Task statement
Nothing should differ between your output and the entries below.

******************************

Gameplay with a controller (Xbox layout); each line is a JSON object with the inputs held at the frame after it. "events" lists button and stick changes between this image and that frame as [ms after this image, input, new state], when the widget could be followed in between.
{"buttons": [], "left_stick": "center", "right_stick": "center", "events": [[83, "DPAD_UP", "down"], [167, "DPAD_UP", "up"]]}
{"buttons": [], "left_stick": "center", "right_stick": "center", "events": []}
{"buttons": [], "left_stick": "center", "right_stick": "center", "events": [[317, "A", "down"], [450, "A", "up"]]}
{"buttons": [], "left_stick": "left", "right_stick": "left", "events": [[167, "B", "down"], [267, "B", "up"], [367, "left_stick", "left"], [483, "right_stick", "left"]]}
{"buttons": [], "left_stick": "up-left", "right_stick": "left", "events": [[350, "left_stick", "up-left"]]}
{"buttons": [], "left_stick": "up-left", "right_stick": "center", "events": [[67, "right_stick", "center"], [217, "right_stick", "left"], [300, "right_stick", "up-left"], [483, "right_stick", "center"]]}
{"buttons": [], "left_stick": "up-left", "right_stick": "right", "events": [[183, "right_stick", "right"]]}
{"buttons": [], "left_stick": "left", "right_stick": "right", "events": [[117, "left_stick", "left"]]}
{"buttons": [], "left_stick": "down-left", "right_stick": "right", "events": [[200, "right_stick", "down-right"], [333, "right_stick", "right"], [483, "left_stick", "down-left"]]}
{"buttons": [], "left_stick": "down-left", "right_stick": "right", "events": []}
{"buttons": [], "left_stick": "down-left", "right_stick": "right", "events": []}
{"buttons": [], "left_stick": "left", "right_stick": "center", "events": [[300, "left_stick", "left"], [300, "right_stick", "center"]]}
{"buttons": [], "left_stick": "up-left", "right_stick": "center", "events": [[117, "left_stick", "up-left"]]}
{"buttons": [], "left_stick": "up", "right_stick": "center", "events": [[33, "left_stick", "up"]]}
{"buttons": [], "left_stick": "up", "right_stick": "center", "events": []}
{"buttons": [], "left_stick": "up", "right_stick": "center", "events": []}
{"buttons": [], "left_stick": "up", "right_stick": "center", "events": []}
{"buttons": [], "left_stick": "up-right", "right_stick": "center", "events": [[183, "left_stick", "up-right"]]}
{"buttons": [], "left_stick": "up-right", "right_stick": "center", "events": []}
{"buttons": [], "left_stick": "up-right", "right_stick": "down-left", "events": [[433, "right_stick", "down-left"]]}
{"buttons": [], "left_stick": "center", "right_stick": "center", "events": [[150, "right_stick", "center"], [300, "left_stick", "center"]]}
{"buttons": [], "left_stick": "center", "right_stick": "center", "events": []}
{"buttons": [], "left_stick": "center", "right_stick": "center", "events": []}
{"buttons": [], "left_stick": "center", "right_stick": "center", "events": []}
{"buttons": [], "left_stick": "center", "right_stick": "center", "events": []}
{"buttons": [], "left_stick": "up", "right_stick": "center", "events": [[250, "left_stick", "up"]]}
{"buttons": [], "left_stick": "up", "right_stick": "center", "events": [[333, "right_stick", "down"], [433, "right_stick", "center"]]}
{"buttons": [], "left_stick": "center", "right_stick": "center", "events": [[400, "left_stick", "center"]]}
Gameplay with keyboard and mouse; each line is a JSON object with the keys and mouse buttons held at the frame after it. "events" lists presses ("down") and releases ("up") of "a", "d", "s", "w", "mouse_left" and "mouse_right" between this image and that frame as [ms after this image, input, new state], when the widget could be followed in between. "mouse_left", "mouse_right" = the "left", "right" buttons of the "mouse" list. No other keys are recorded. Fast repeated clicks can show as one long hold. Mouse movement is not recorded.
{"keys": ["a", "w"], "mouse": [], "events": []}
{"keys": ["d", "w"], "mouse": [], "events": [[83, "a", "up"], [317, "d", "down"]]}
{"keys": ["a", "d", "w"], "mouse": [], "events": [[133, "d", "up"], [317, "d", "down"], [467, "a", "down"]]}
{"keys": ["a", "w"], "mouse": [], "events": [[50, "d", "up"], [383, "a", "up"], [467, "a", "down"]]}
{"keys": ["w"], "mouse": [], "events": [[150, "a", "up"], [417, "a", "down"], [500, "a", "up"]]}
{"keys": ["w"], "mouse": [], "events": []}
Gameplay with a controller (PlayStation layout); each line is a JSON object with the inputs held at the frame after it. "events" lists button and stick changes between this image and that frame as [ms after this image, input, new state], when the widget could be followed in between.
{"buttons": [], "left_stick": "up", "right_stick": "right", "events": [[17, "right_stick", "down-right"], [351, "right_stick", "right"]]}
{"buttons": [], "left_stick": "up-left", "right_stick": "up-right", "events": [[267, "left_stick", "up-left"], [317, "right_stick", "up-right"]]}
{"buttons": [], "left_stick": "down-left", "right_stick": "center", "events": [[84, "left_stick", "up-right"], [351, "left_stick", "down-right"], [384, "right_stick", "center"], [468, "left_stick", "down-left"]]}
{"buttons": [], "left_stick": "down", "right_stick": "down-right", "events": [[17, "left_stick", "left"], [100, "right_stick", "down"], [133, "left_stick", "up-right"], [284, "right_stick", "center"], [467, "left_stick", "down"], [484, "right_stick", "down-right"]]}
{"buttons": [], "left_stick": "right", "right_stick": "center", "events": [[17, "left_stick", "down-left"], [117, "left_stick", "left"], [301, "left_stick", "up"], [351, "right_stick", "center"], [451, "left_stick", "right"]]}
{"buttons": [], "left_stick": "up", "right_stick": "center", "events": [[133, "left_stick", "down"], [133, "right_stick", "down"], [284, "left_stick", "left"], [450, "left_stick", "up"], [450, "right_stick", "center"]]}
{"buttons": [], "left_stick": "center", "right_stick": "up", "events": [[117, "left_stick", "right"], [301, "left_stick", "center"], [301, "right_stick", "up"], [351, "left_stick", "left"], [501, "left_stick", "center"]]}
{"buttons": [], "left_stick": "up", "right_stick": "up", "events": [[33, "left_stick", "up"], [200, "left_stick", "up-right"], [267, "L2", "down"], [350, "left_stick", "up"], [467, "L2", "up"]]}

******************************

Response area
Gameplay with a controller (Xbox layout); each line is a JSON object with the inputs held at the frame after it. "events" lists button and stick changes between this image and that frame as [ms after this image, input, new state], when the widget could be followed in between.
{"buttons": [], "left_stick": "center", "right_stick": "center", "events": [[83, "DPAD_UP", "down"], [167, "DPAD_UP", "up"]]}
{"buttons": [], "left_stick": "center", "right_stick": "center", "events": []}
{"buttons": [], "left_stick": "center", "right_stick": "center", "events": [[317, "A", "down"], [450, "A", "up"]]}
{"buttons": [], "left_stick": "left", "right_stick": "left", "events": [[167, "B", "down"], [267, "B", "up"], [367, "left_stick", "left"], [483, "right_stick", "left"]]}
{"buttons": [], "left_stick": "up-left", "right_stick": "left", "events": [[350, "left_stick", "up-left"]]}
{"buttons": [], "left_stick": "up-left", "right_stick": "center", "events": [[67, "right_stick", "center"], [217, "right_stick", "left"], [300, "right_stick", "up-left"], [483, "right_stick", "center"]]}
{"buttons": [], "left_stick": "up-left", "right_stick": "right", "events": [[183, "right_stick", "right"]]}
{"buttons": [], "left_stick": "left", "right_stick": "right", "events": [[117, "left_stick", "left"]]}
{"buttons": [], "left_stick": "down-left", "right_stick": "right", "events": [[200, "right_stick", "down-right"], [333, "right_stick", "right"], [483, "left_stick", "down-left"]]}
{"buttons": [], "left_stick": "down-left", "right_stick": "right", "events": []}
{"buttons": [], "left_stick": "down-left", "right_stick": "right", "events": []}
{"buttons": [], "left_stick": "left", "right_stick": "center", "events": [[300, "left_stick", "left"], [300, "right_stick", "center"]]}
{"buttons": [], "left_stick": "up-left", "right_stick": "center", "events": [[117, "left_stick", "up-left"]]}
{"buttons": [], "left_stick": "up", "right_stick": "center", "events": [[33, "left_stick", "up"]]}
{"buttons": [], "left_stick": "up", "right_stick": "center", "events": []}
{"buttons": [], "left_stick": "up", "right_stick": "center", "events": []}
{"buttons": [], "left_stick": "up", "right_stick": "center", "events": []}
{"buttons": [], "left_stick": "up-right", "right_stick": "center", "events": [[183, "left_stick", "up-right"]]}
{"buttons": [], "left_stick": "up-right", "right_stick": "center", "events": []}
{"buttons": [], "left_stick": "up-right", "right_stick": "down-left", "events": [[433, "right_stick", "down-left"]]}
{"buttons": [], "left_stick": "center", "right_stick": "center", "events": [[150, "right_stick", "center"], [300, "left_stick", "center"]]}
{"buttons": [], "left_stick": "center", "right_stick": "center", "events": []}
{"buttons": [], "left_stick": "center", "right_stick": "center", "events": []}
{"buttons": [], "left_stick": "center", "right_stick": "center", "events": []}
{"buttons": [], "left_stick": "center", "right_stick": "center", "events": []}
{"buttons": [], "left_stick": "up", "right_stick": "center", "events": [[250, "left_stick", "up"]]}
{"buttons": [], "left_stick": "up", "right_stick": "center", "events": [[333, "right_stick", "down"], [433, "right_stick", "center"]]}
{"buttons": [], "left_stick": "center", "right_stick": "center", "events": [[400, "left_stick", "center"]]}
Gameplay with keyboard and mouse; each line is a JSON object with the keys and mouse buttons held at the frame after it. "events" lists presses ("down") and releases ("up") of "a", "d", "s", "w", "mouse_left" and "mouse_right" between this image and that frame as [ms after this image, input, new state], when the widget could be followed in between. "mouse_left", "mouse_right" = the "left", "right" buttons of the "mouse" list. No other keys are recorded. Fast repeated clicks can show as one long hold. Mouse movement is not recorded.
{"keys": ["a", "w"], "mouse": [], "events": []}
{"keys": ["d", "w"], "mouse": [], "events": [[83, "a", "up"], [317, "d", "down"]]}
{"keys": ["a", "d", "w"], "mouse": [], "events": [[133, "d", "up"], [317, "d", "down"], [467, "a", "down"]]}
{"keys": ["a", "w"], "mouse": [], "events": [[50, "d", "up"], [383, "a", "up"], [467, "a", "down"]]}
{"keys": ["w"], "mouse": [], "events": [[150, "a", "up"], [417, "a", "down"], [500, "a", "up"]]}
{"keys": ["w"], "mouse": [], "events": []}
Gameplay with a controller (PlayStation layout); each line is a JSON object with the inputs held at the frame after it. "events" lists button and stick changes between this image and that frame as [ms after this image, input, new state], when the widget could be followed in between.
{"buttons": [], "left_stick": "up", "right_stick": "right", "events": [[17, "right_stick", "down-right"], [351, "right_stick", "right"]]}
{"buttons": [], "left_stick": "up-left", "right_stick": "up-right", "events": [[267, "left_stick", "up-left"], [317, "right_stick", "up-right"]]}
{"buttons": [], "left_stick": "down-left", "right_stick": "center", "events": [[84, "left_stick", "up-right"], [351, "left_stick", "down-right"], [384, "right_stick", "center"], [468, "left_stick", "down-left"]]}
{"buttons": [], "left_stick": "down", "right_stick": "down-right", "events": [[17, "left_stick", "left"], [100, "right_stick", "down"], [133, "left_stick", "up-right"], [284, "right_stick", "center"], [467, "left_stick", "down"], [484, "right_stick", "down-right"]]}
{"buttons": [], "left_stick": "right", "right_stick": "center", "events": [[17, "left_stick", "down-left"], [117, "left_stick", "left"], [301, "left_stick", "up"], [351, "right_stick", "center"], [451, "left_stick", "right"]]}
{"buttons": [], "left_stick": "up", "right_stick": "center", "events": [[133, "left_stick", "down"], [133, "right_stick", "down"], [284, "left_stick", "left"], [450, "left_stick", "up"], [450, "right_stick", "center"]]}
{"buttons": [], "left_stick": "center", "right_stick": "up", "events": [[117, "left_stick", "right"], [301, "left_stick", "center"], [301, "right_stick", "up"], [351, "left_stick", "left"], [501, "left_stick", "center"]]}
{"buttons": [], "left_stick": "up", "right_stick": "up", "events": [[33, "left_stick", "up"], [200, "left_stick", "up-right"], [267, "L2", "down"], [350, "left_stick", "up"], [467, "L2", "up"]]}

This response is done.